* [EXERCISE AIM] Rewrite the lines of all the records below as a JSON list of strings, one string per line, with blank lines omitted. Leave the pictures out of your answer.

* [PROVIDED DATA]
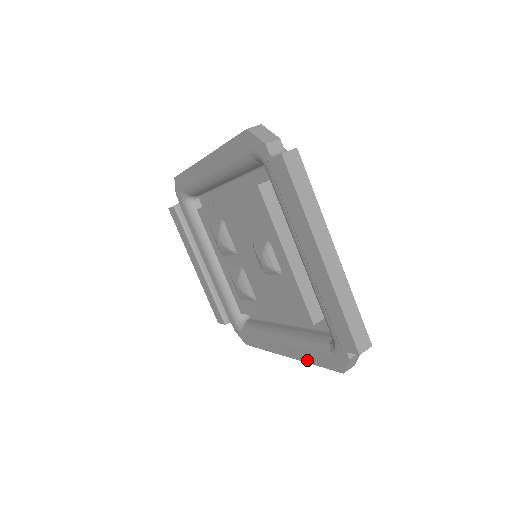
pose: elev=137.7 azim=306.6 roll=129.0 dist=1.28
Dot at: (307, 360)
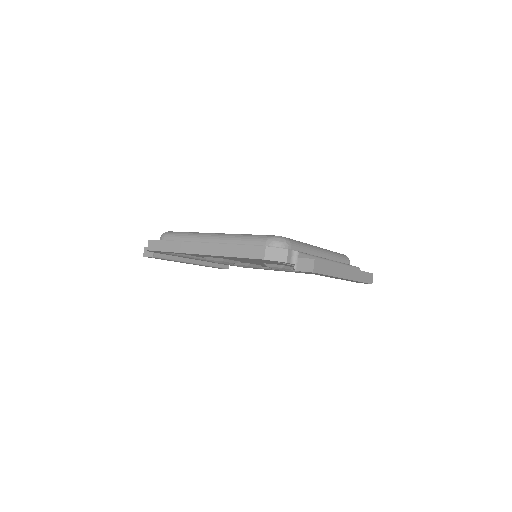
Dot at: occluded
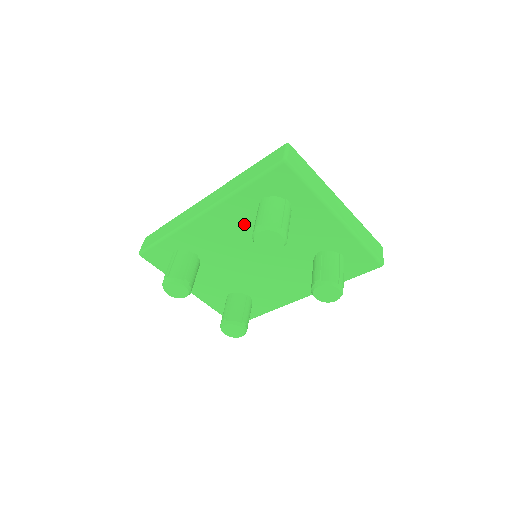
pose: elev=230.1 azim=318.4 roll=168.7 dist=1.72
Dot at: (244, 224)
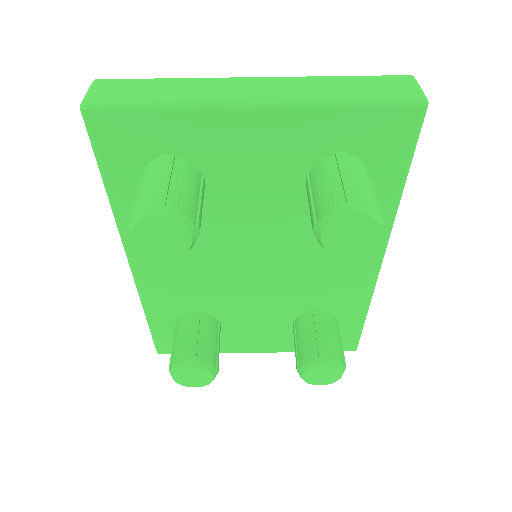
Dot at: occluded
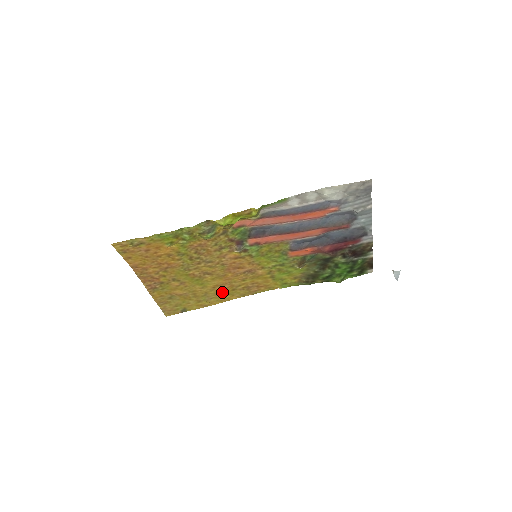
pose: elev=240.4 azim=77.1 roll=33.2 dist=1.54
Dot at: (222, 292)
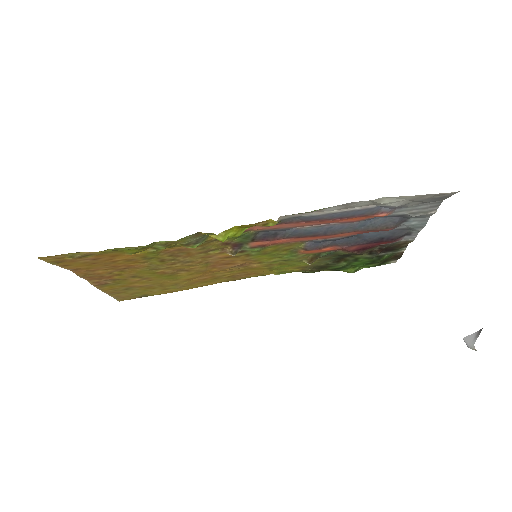
Dot at: (199, 281)
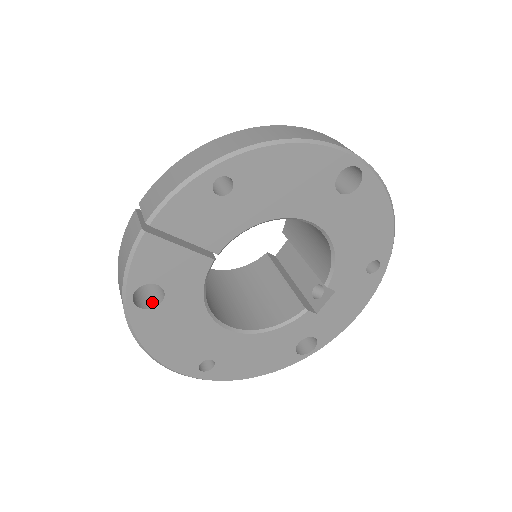
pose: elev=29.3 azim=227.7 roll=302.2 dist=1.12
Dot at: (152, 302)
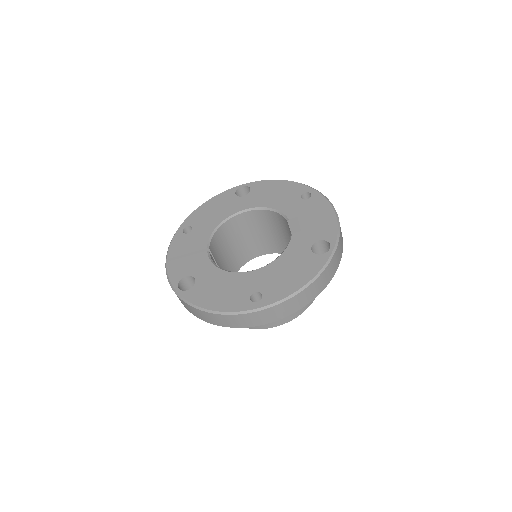
Dot at: occluded
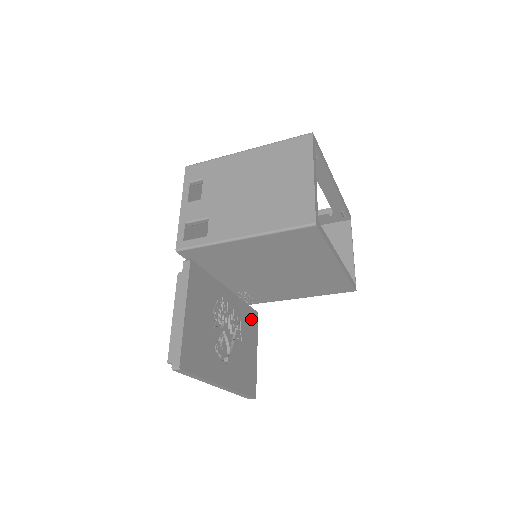
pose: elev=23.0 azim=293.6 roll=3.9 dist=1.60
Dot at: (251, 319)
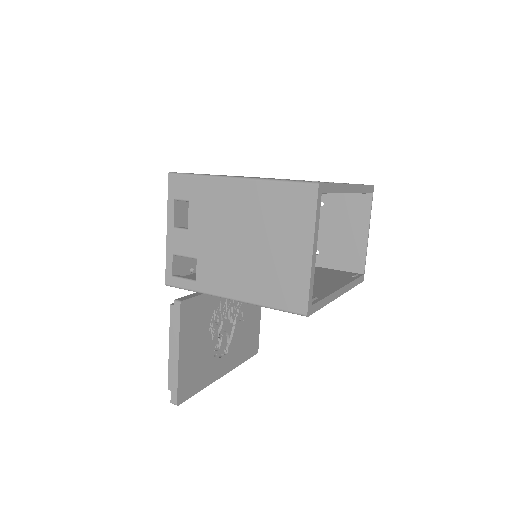
Dot at: occluded
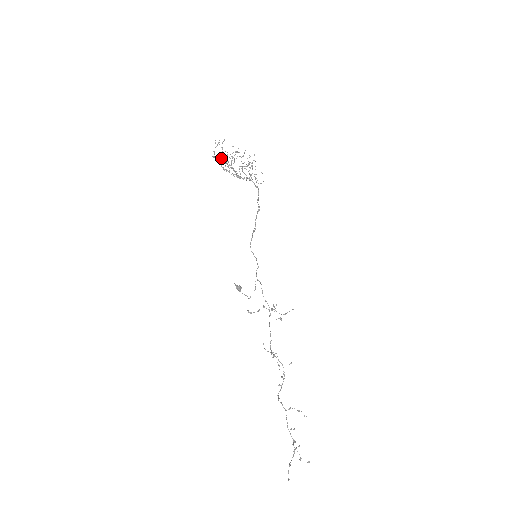
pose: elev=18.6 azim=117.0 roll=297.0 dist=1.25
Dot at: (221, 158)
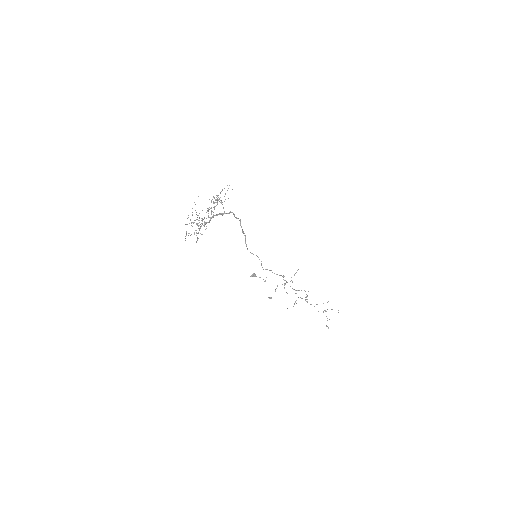
Dot at: occluded
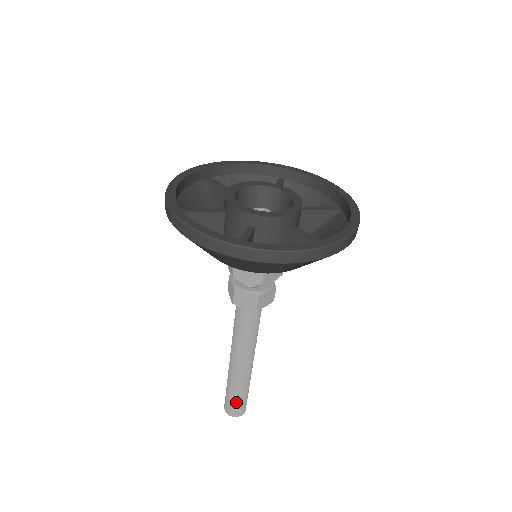
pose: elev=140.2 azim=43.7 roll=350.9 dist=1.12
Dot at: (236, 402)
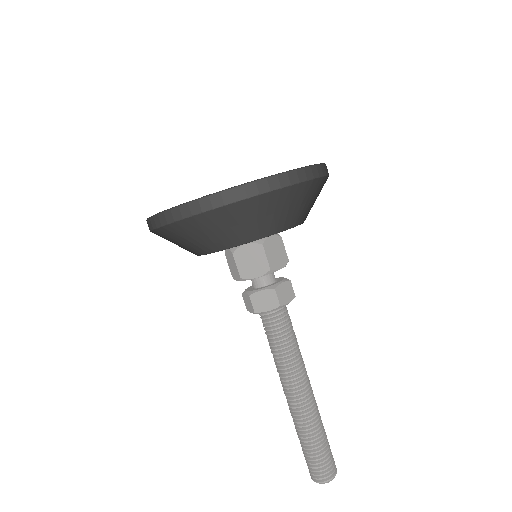
Dot at: (319, 456)
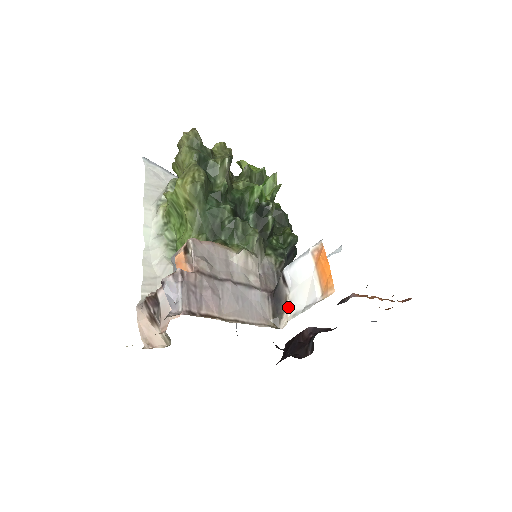
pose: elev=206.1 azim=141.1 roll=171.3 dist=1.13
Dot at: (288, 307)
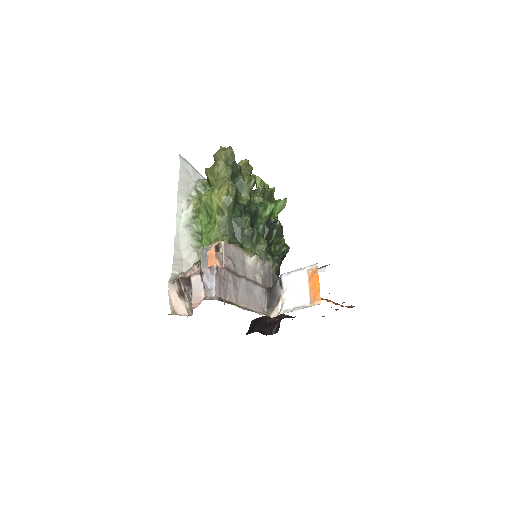
Dot at: (280, 303)
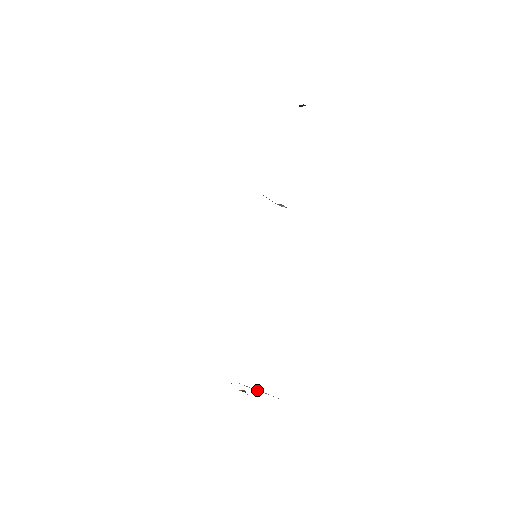
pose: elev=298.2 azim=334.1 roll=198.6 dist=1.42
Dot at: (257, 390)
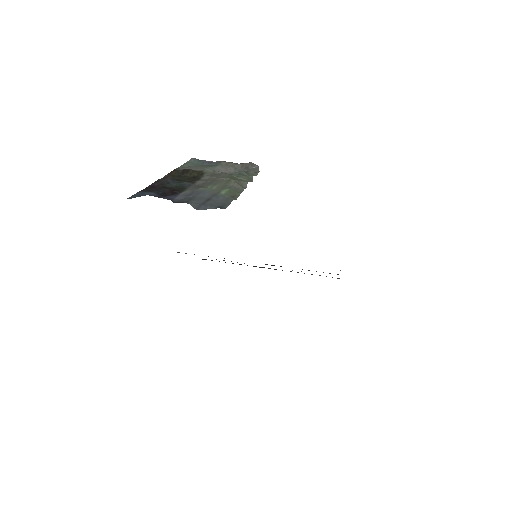
Dot at: occluded
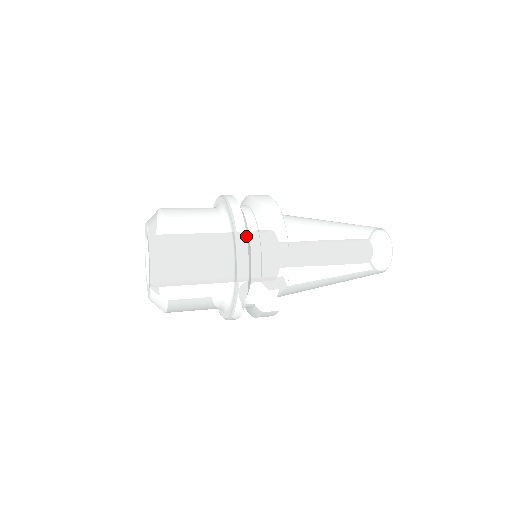
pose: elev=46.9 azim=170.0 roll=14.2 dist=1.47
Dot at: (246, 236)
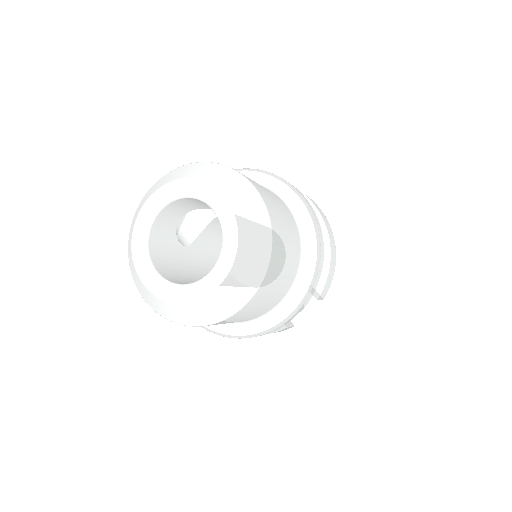
Dot at: (321, 230)
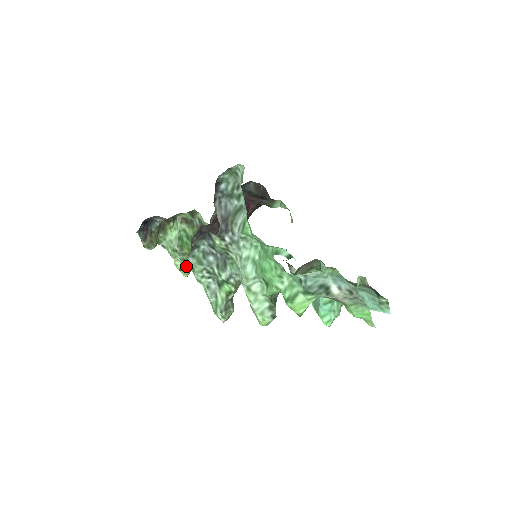
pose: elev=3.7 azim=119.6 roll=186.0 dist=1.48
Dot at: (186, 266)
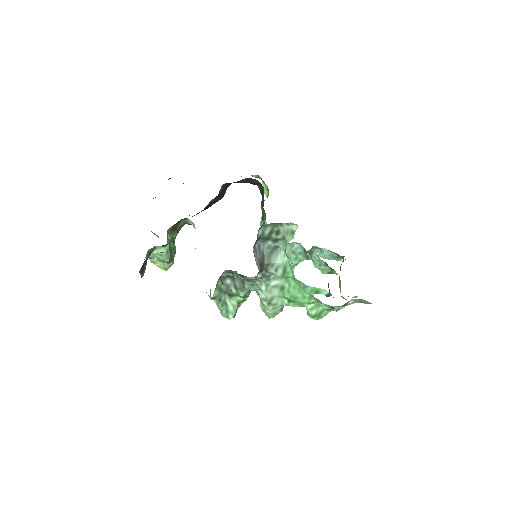
Dot at: occluded
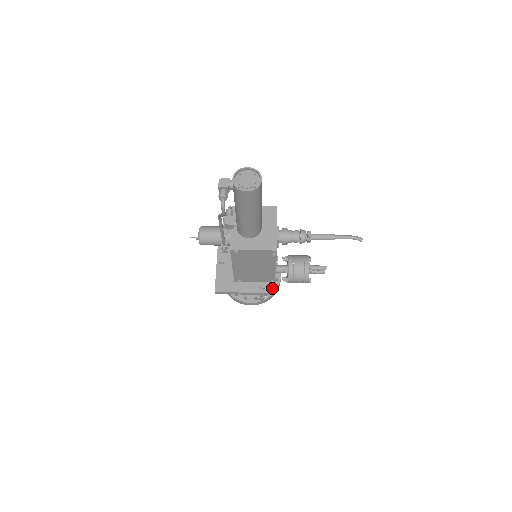
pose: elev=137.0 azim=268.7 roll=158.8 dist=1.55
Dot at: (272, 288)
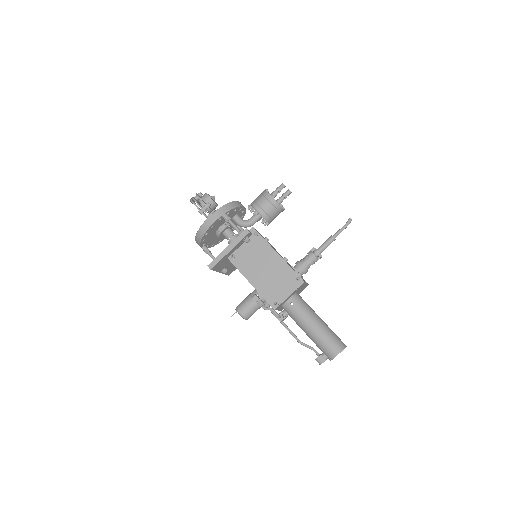
Dot at: occluded
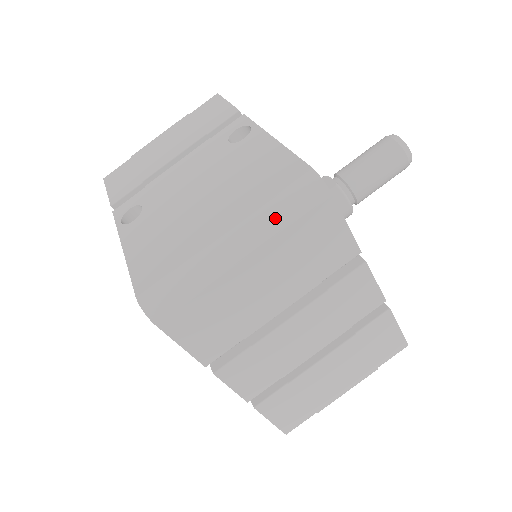
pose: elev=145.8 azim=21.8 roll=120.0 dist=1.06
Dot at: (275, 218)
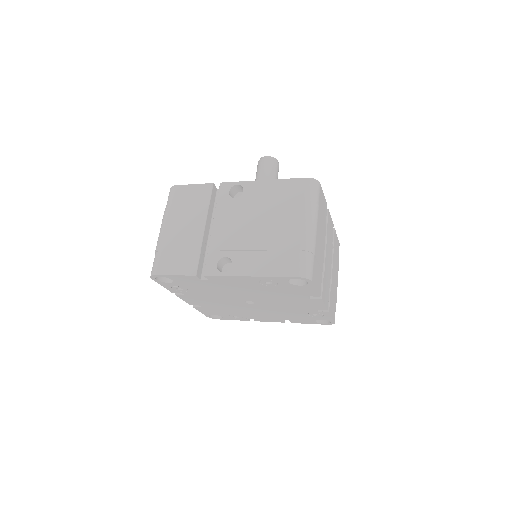
Dot at: (315, 205)
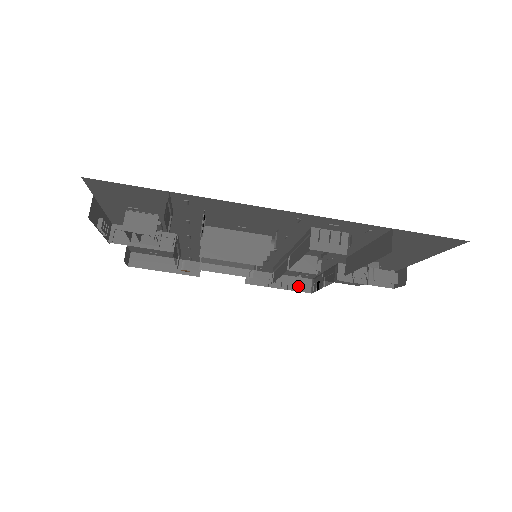
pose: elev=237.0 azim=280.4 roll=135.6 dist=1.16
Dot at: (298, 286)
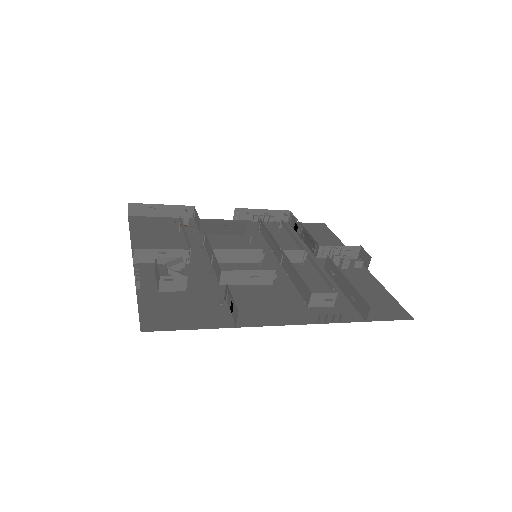
Dot at: (278, 217)
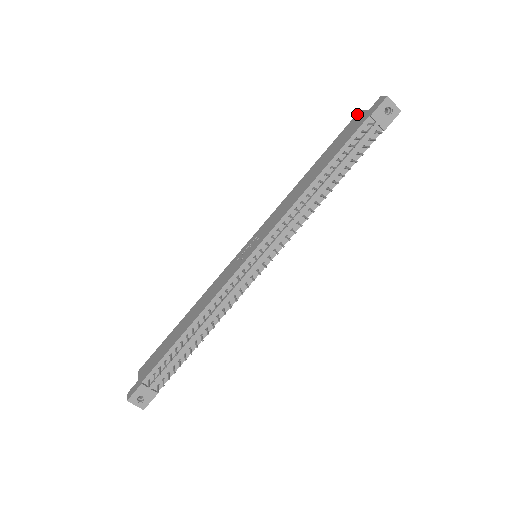
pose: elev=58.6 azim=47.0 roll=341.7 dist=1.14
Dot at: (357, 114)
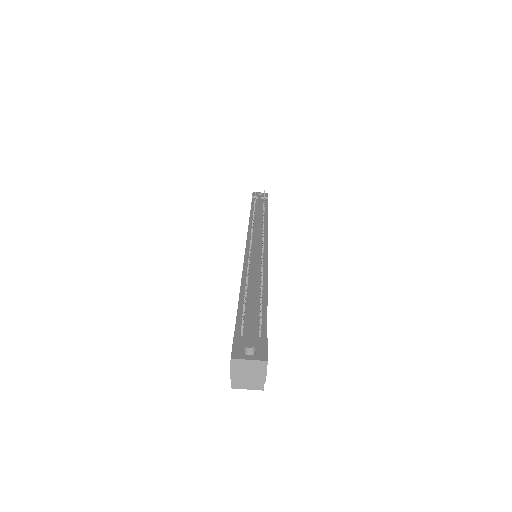
Dot at: occluded
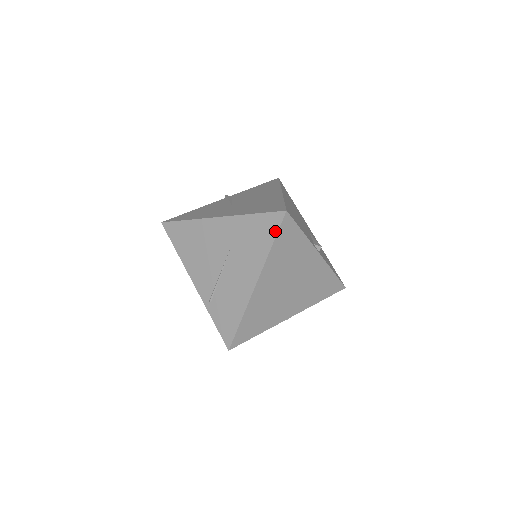
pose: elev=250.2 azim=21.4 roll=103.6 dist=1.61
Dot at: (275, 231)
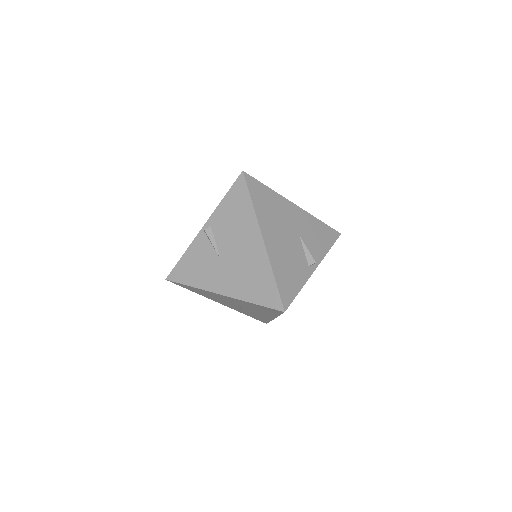
Dot at: (279, 314)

* [WRITTEN SOLUTION]
[
  "pose: elev=137.7 azim=306.6 roll=129.0 dist=1.28",
  "Dot at: (307, 360)",
  "Dot at: occluded",
  "pose: elev=230.1 azim=318.4 roll=168.7 dist=1.72",
  "Dot at: (244, 224)",
  "Dot at: occluded",
  "pose: elev=240.4 azim=77.1 roll=33.2 dist=1.54",
  "Dot at: (222, 292)",
  "Dot at: (199, 281)",
  "pose: elev=29.3 azim=227.7 roll=302.2 dist=1.12",
  "Dot at: (152, 302)",
  "Dot at: occluded",
  "pose: elev=23.0 azim=293.6 roll=3.9 dist=1.60",
  "Dot at: (251, 319)",
  "Dot at: occluded",
  "pose: elev=18.6 azim=117.0 roll=297.0 dist=1.25",
  "Dot at: (221, 158)",
  "Dot at: occluded",
  "pose: elev=140.2 azim=43.7 roll=350.9 dist=1.12",
  "Dot at: (236, 402)",
  "Dot at: (319, 456)",
  "pose: elev=206.1 azim=141.1 roll=171.3 dist=1.13",
  "Dot at: (288, 307)",
  "Dot at: (280, 303)",
  "pose: elev=298.2 azim=334.1 roll=198.6 dist=1.42",
  "Dot at: (257, 390)",
  "Dot at: occluded",
  "pose: elev=46.9 azim=170.0 roll=14.2 dist=1.47",
  "Dot at: (246, 236)",
  "Dot at: (321, 230)",
  "pose: elev=3.7 azim=119.6 roll=186.0 dist=1.48",
  "Dot at: (186, 266)",
  "Dot at: occluded",
  "pose: elev=137.0 azim=268.7 roll=158.8 dist=1.55",
  "Dot at: (272, 288)",
  "Dot at: occluded",
  "pose: elev=145.8 azim=21.8 roll=120.0 dist=1.06",
  "Dot at: (275, 218)",
  "Dot at: (315, 205)",
  "pose: elev=237.0 azim=280.4 roll=135.6 dist=1.16",
  "Dot at: (298, 286)",
  "Dot at: (278, 217)",
  "pose: elev=58.6 azim=47.0 roll=341.7 dist=1.14",
  "Dot at: (357, 114)",
  "Dot at: occluded",
  "pose: elev=250.2 azim=21.4 roll=103.6 dist=1.61",
  "Dot at: (275, 231)",
  "Dot at: (279, 314)"
]